→ JOB ITEM: Output each entry verbatim.

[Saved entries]
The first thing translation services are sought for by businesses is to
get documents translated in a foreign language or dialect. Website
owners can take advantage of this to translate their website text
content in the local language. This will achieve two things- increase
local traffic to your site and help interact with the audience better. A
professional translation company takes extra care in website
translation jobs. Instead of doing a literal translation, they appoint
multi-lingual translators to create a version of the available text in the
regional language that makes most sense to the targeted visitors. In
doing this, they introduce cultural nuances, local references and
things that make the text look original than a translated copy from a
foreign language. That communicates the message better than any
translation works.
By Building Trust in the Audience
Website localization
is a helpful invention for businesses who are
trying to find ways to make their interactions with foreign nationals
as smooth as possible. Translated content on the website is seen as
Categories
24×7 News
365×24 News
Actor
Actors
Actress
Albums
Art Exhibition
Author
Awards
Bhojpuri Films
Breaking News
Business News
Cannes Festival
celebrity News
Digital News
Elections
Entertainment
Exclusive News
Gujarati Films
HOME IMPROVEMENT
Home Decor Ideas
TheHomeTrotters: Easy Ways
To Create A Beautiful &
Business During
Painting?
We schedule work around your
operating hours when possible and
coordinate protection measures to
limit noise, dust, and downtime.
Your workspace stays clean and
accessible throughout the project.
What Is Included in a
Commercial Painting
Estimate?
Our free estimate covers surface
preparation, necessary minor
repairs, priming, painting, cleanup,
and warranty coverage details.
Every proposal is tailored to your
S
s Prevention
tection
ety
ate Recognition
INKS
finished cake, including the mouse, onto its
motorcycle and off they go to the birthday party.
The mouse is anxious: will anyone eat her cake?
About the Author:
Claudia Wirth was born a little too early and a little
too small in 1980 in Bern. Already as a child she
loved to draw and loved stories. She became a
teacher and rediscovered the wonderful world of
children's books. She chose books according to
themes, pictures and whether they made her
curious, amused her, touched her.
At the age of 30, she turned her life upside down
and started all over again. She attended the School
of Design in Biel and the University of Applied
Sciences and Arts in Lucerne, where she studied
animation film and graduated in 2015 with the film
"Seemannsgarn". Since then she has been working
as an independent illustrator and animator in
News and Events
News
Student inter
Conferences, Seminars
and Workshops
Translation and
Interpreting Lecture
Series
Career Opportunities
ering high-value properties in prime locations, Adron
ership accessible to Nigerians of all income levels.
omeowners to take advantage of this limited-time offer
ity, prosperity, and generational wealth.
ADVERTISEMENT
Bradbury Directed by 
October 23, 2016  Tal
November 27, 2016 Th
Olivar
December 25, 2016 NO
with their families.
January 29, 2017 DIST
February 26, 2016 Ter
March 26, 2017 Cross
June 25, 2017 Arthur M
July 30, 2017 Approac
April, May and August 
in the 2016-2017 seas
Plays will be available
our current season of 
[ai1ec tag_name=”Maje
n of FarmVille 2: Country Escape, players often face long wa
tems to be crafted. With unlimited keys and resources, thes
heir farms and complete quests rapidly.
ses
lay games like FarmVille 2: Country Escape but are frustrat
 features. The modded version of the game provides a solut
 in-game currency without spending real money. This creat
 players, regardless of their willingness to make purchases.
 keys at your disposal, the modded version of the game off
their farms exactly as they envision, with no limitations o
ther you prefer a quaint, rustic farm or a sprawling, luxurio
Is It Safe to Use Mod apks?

→ THE COMPLETED TASK:
The first thing translation services are sought for by businesses is to
get documents translated in a foreign language or dialect. Website
owners can take advantage of this to translate their website text
content in the local language. This will achieve two things- increase
local traffic to your site and help interact with the audience better. A
professional translation company takes extra care in website
translation jobs. Instead of doing a literal translation, they appoint
multi-lingual translators to create a version of the available text in the
regional language that makes most sense to the targeted visitors. In
doing this, they introduce cultural nuances, local references and
things that make the text look original than a translated copy from a
foreign language. That communicates the message better than any
translation works.
By Building Trust in the Audience
Website localization
is a helpful invention for businesses who are
trying to find ways to make their interactions with foreign nationals
as smooth as possible. Translated content on the website is seen as
Categories
24×7 News
365×24 News
Actor
Actors
Actress
Albums
Art Exhibition
Author
Awards
Bhojpuri Films
Breaking News
Business News
Cannes Festival
celebrity News
Digital News
Elections
Entertainment
Exclusive News
Gujarati Films
HOME IMPROVEMENT
Home Decor Ideas
TheHomeTrotters: Easy Ways
To Create A Beautiful &
Business During
Painting?
We schedule work around your
operating hours when possible and
coordinate protection measures to
limit noise, dust, and downtime.
Your workspace stays clean and
accessible throughout the project.
What Is Included in a
Commercial Painting
Estimate?
Our free estimate covers surface
preparation, necessary minor
repairs, priming, painting, cleanup,
and warranty coverage details.
Every proposal is tailored to your
S
s Prevention
tection
ety
ate Recognition
INKS
finished cake, including the mouse, onto its
motorcycle and off they go to the birthday party.
The mouse is anxious: will anyone eat her cake?
About the Author:
Claudia Wirth was born a little too early and a little
too small in 1980 in Bern. Already as a child she
loved to draw and loved stories. She became a
teacher and rediscovered the wonderful world of
children's books. She chose books according to
themes, pictures and whether they made her
curious, amused her, touched her.
At the age of 30, she turned her life upside down
and started all over again. She attended the School
of Design in Biel and the University of Applied
Sciences and Arts in Lucerne, where she studied
animation film and graduated in 2015 with the film
"Seemannsgarn". Since then she has been working
as an independent illustrator and animator in
News and Events
News
Student inter
Conferences, Seminars
and Workshops
Translation and
Interpreting Lecture
Series
Career Opportunities
ering high-value properties in prime locations, Adron
ership accessible to Nigerians of all income levels.
omeowners to take advantage of this limited-time offer
ity, prosperity, and generational wealth.
ADVERTISEMENT
Bradbury Directed by 
October 23, 2016  Tal
November 27, 2016 Th
Olivar
December 25, 2016 NO
with their families.
January 29, 2017 DIST
February 26, 2016 Ter
March 26, 2017 Cross
June 25, 2017 Arthur M
July 30, 2017 Approac
April, May and August 
in the 2016-2017 seas
Plays will be available
our current season of 
[ai1ec tag_name=”Maje
n of FarmVille 2: Country Escape, players often face long wa
tems to be crafted. With unlimited keys and resources, thes
heir farms and complete quests rapidly.
ses
lay games like FarmVille 2: Country Escape but are frustrat
 features. The modded version of the game provides a solut
 in-game currency without spending real money. This creat
 players, regardless of their willingness to make purchases.
 keys at your disposal, the modded version of the game off
their farms exactly as they envision, with no limitations o
ther you prefer a quaint, rustic farm or a sprawling, luxurio
Is It Safe to Use Mod apks?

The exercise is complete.